Exercise text:
——
The future of any services business will be a direct response to:

  • The market opportunities that the business recognises or creates
  • What the business does about them – and how it does it

The fact is many business people have difficulty recognising opportunity. Many of us would admit to have fallen into the rut of being a similar consultancy to others, doing similar things using similar people who have similar education and who produce similar ideas and similar work of similar quality and all for similar competitive fees!

It's called commoditisation, and it happens because we lose sight of the need to constantly reinvent ourselves in the constantly changing and reinventing world we live in. If we always win business by cutting our fees, the market will come to regard us as low cost providers unless and until we give them a reason to think otherwise. I say this in the context of having seen, in my role as development project owner's representative, numerous technical consultancy proposals on numerous projects at surprisingly low fees, usually right after some high flying self declared legal/finance/management 'guru' has walked off with a success fee of millions of dollars for input into getting a project up and running. To make matters worse, much of the 'guru' input is often at the same level the average cost engineer learns in projects 101.
——
Apply what you read:
(1) From the passage on services businesses, extract the text between "The fact is" and "similar competitive fees!", inclusive.
(2) Answer these questions using the passage on services businesses:
(a) According to the opening lines, the future of any services business is a direct response to what two things?
(b) What term does the passage give to the rut of being similar to other consultancies?
(c) In what role did the writer see the low-fee technical consultancy proposals?

Data excerpts:
——
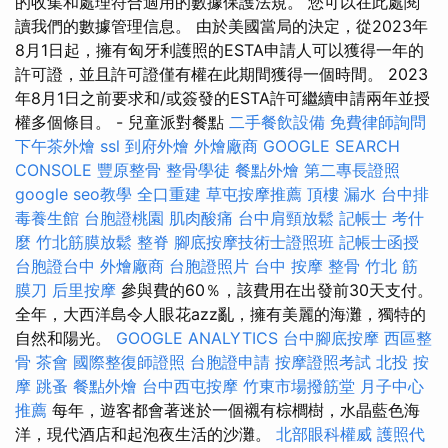
的收集和處理符合適用的數據保護法規。 您可以在此處閱
讀我們的數據管理信息。 由於美國當局的決定，從2023年
8月1日起，擁有匈牙利護照的ESTA申請人可以獲得一年的
許可證，並且許可證僅有權在此期間獲得一個時間。 2023
年8月1日之前要求和/或簽發的ESTA許可繼續申請兩年並授
權多個條目。 - 兒童派對餐點
二手餐飲設備
免費律師詢問
下午茶外燴
ssl
到府外燴
外燴廠商
GOOGLE SEARCH
CONSOLE
豐原整骨
整骨學徒
餐點外燴
第二專長證照
google seo教學
全口重建
草屯按摩推薦
頂樓 漏水
台中排
毒養生館
台胞證桃園
肌肉酸痛
台中肩頸放鬆
記帳士 考什
麼
竹北筋膜放鬆
整脊
腳底按摩技術士證照班
記帳士函授
台胞證台中
外燴廠商
台胞證照片
台中 按摩 整骨
竹北 筋
膜刀
后里按摩
參與費的60％，該費用在出發前30天支付。
全年，大西洋島令人眼花azz亂，擁有美麗的海灘，獨特的
自然和陽光。
GOOGLE ANALYTICS
台中腳底按摩
西區整
骨
茶會
國際整復師證照
台胞證申請
按摩證照考試
北投 按
摩
跳蚤
餐點外燴
台中西屯按摩
竹東市場撥筋堂
月子中心
推薦
每年，遊客都會著迷於一個襯有棕櫚樹，水晶藍色海
洋，現代酒店和起泡夜生活的沙灘。
北部眼科權威
護照代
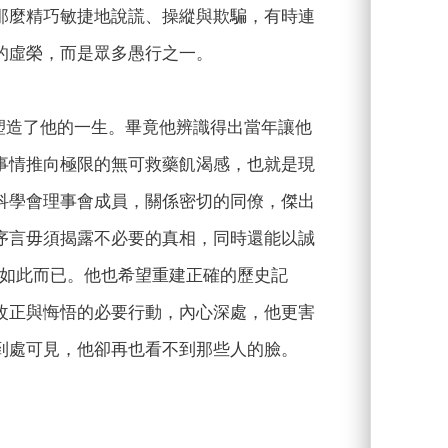
那麼精巧敏捷地說謊、操縱與欺騙，有時連
的虛榮，而是眾多愚行之一。
塑造了他的一生。畢竟他辨識得出當年讓他
事情推向極限的無可救藥飢渴感，也就是現
科學會理事會成員，關係密切的同僚，傑出
序言毋須揭露不必要的真相，同時還能以誠
，如此而已。他也希望重建正確的歷史記
改正與悔悟的必要行動，內心深處，他更害
到處可見，他卻再也看不到那些人的臉。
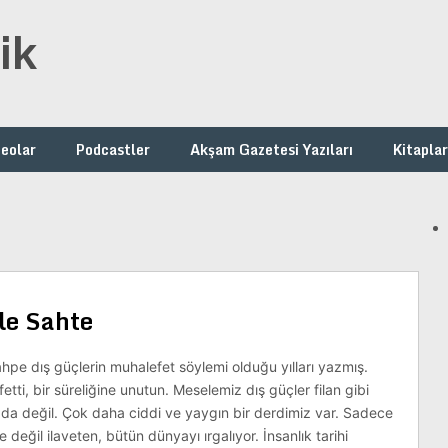
ik
deolar
Podcastler
Akşam Gazetesi Yazıları
Kitaplar
le Sahte
hpe dış güçlerin muhalefet söylemi olduğu yılları yazmış.
fetti, bir süreliğine unutun. Meselemiz dış güçler filan gibi
ı da değil. Çok daha ciddi ve yaygın bir derdimiz var. Sadece
 değil ilaveten, bütün dünyayı ırgalıyor. İnsanlık tarihi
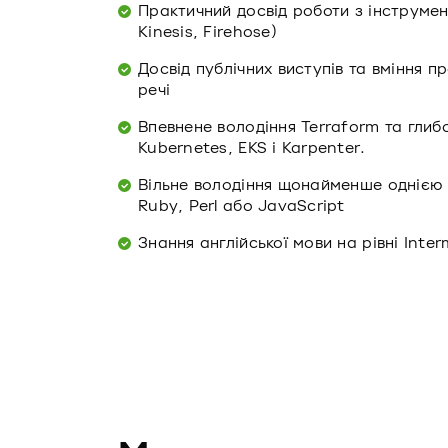
Практичний досвід роботи з інструмен
Kinesis, Firehose)
Досвід публічних виступів та вміння п
речі
Впевнене володіння Terraform та глиб
Kubernetes, EKS і Karpenter.
Вільне володіння щонайменше однією з
Ruby, Perl або JavaScript
Знання англійської мови на рівні Inter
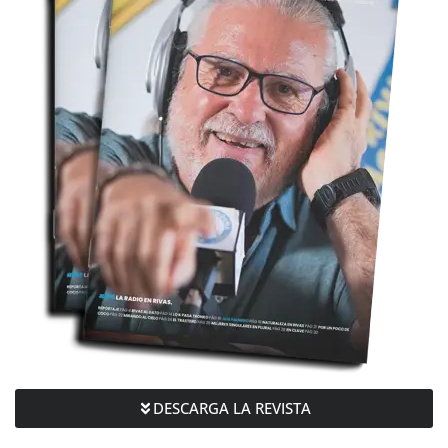
DESCARGA LA REVISTA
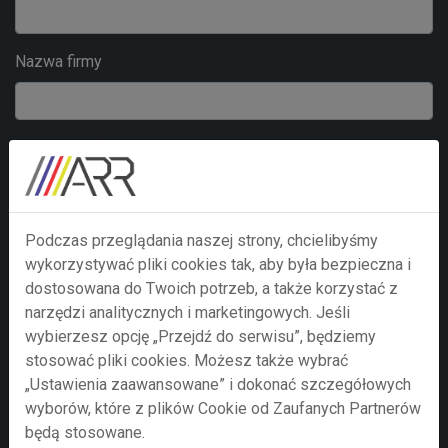
Nazwa firmy
Adre e-mail
Numer telefonu
Podczas przeglądania naszej strony, chcielibyśmy
wykorzystywać pliki cookies tak, aby była bezpieczna i
dostosowana do Twoich potrzeb, a także korzystać z
narzędzi analitycznych i marketingowych. Jeśli
Treść zapytania
wybierzesz opcję „Przejdź do serwisu”, będziemy
stosować pliki cookies. Możesz także wybrać
„Ustawienia zaawansowane” i dokonać szczegółowych
wyborów, które z plików Cookie od Zaufanych Partnerów
będą stosowane.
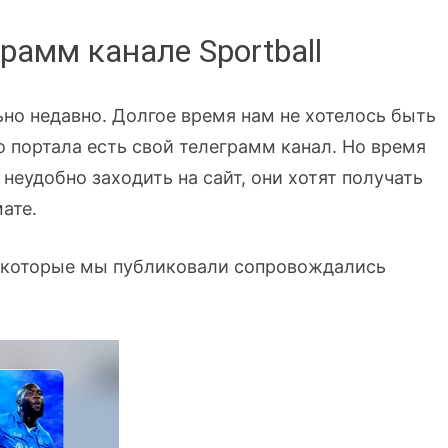
амм канале Sportball
но недавно. Долгое время нам не хотелось быть
о портала есть свой телеграмм канал. Но время
неудобно заходить на сайт, они хотят получать
ате.
и которые мы публиковали сопровождались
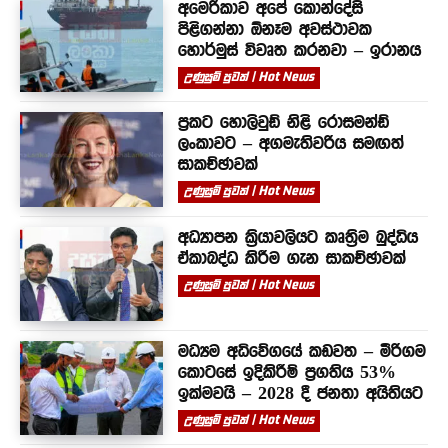
අමෙරිකාව අපේ කොන්දේසි
පිළිගන්නා ඕනෑම අවස්ථාවක
හොර්මුස් විවෘත කරනවා – ඉරානය
උණුසුම් පුවත් | Hot News
ප්‍රකට හොලිවුඩ් නිළි රොසමන්ඩ්
ලංකාවට – අගමැතිවරිය සමඟත්
සාකච්ඡාවක්
උණුසුම් පුවත් | Hot News
අධ්‍යාපන ක්‍රියාවලියට කෘත්‍රිම බුද්ධිය
ඒකාබද්ධ කිරීම ගැන සාකච්ඡාවක්
උණුසුම් පුවත් | Hot News
මධ්‍යම අධිවේගයේ කඩවත – මීරිගම
කොටසේ ඉදිකිරීම් ප්‍රගතිය 53%
ඉක්මවයි – 2028 දී ජනතා අයිතියට
උණුසුම් පුවත් | Hot News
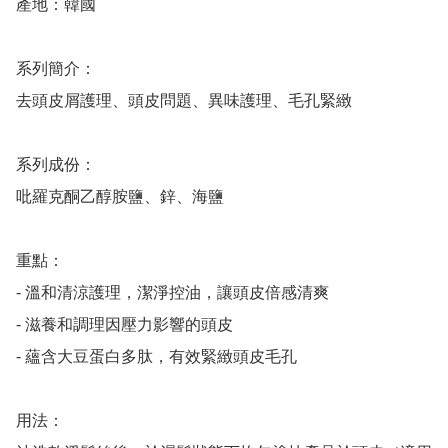
產地：韓國

系列簡介：

去頭皮屑護理、頭皮問題、異味護理、毛孔緊緻

系列成份：

吡羅克酮乙醇胺鹽、鋅、海鹽

重點：

- 溫和清涼護理，潔淨控油，讓頭皮倍感清爽

- 滋養和調理因壓力影響的頭皮

- 蘊含大豆蛋白多肽，有效緊緻頭皮毛孔

用法：
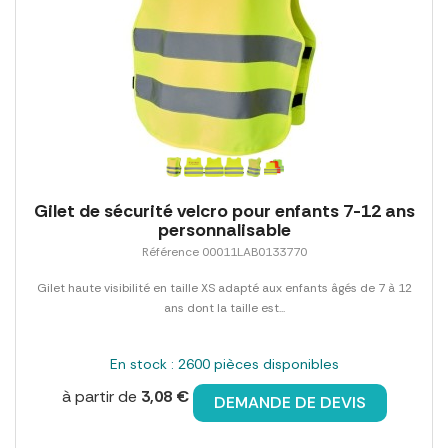
Gilet de sécurité velcro pour enfants 7-12 ans
personnalisable
Référence 00011LAB0133770
Gilet haute visibilité en taille XS adapté aux enfants âgés de 7 à 12
ans dont la taille est...
En stock : 2600 pièces disponibles
à partir de
3,08 €
DEMANDE DE DEVIS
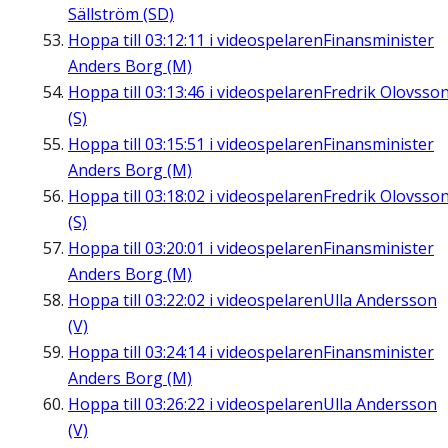
Sällström (SD)
Hoppa till
03:12:11
i videospelaren
Finansminister
Anders Borg (M)
Hoppa till
03:13:46
i videospelaren
Fredrik Olovsso
(S)
Hoppa till
03:15:51
i videospelaren
Finansminister
Anders Borg (M)
Hoppa till
03:18:02
i videospelaren
Fredrik Olovsso
(S)
Hoppa till
03:20:01
i videospelaren
Finansminister
Anders Borg (M)
Hoppa till
03:22:02
i videospelaren
Ulla Andersson
(V)
Hoppa till
03:24:14
i videospelaren
Finansminister
Anders Borg (M)
Hoppa till
03:26:22
i videospelaren
Ulla Andersson
(V)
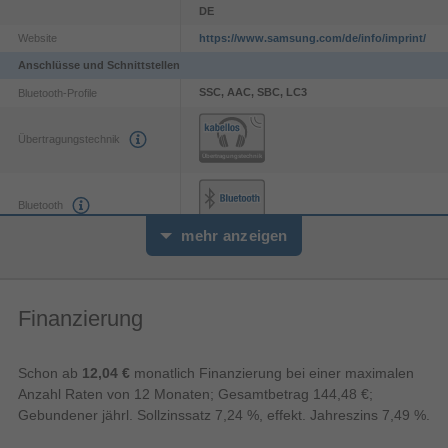
unterstützt 24-Bit / 96 kHz-Audio und bietet Sound
DE
mit hohen Details, während die Datenübertragung
Website
https://www.samsung.com/de/info/imprint/
für ein stabiles Hörerlebnis mit geringen Störungen
Anschlüsse und Schnittstellen
oder Aussetzern sorgt. Aktiviere die Option
„Ultrahohe Tonqualität (UHQ)“ auf deinem Galaxy
SSC, AAC, SBC, LC3
Bluetooth-Profile
Smartphone und entdecke deine Lieblingssongs in
atemberaubender Detailtiefe.
Übertragungstechnik
Bluetooth
mehr anzeigen
6.1
Bluetooth-Version
Batterie
Finanzierung
Batteriebetrieben
Kabelloses Aufladen
Schon ab
12,04 €
monatlich Finanzierung bei einer maximalen
Anzahl Raten von 12 Monaten; Gesamtbetrag 144,48 €;
Finde deinen eigenen Sound
Integrierte Batterie
Akku-/Batterietyp
Gebundener jährl. Sollzinssatz 7,24 %, effekt. Jahreszins 7,49 %.
Kontinuierliche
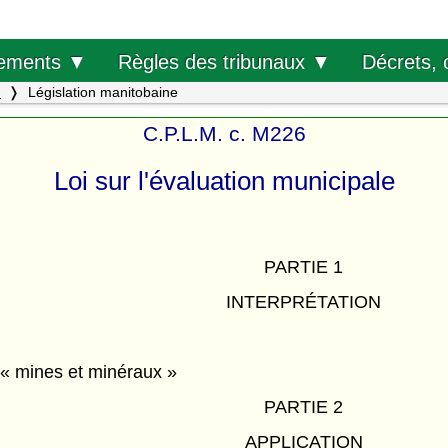
Décrets, 
ements ▼
Règles des tribunaux ▼
.
Législation manitobaine
C.P.L.M. c. M226
Loi sur l'évaluation municipale
PARTIE 1
INTERPRÉTATION
e « mines et minéraux »
PARTIE 2
APPLICATION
——
Answers for the tasks:
(1)
The fact is many business people have difficulty recognising opportunity. Many of us would admit to have fallen into the rut of being a similar consultancy to others, doing similar things using similar people who have similar education and who produce similar ideas and similar work of similar quality and all for similar competitive fees!

(2)
(a) The market opportunities that the business recognises or creates, and what the business does about them and how it does it.
(b) Commoditisation.
(c) Development project owner's representative.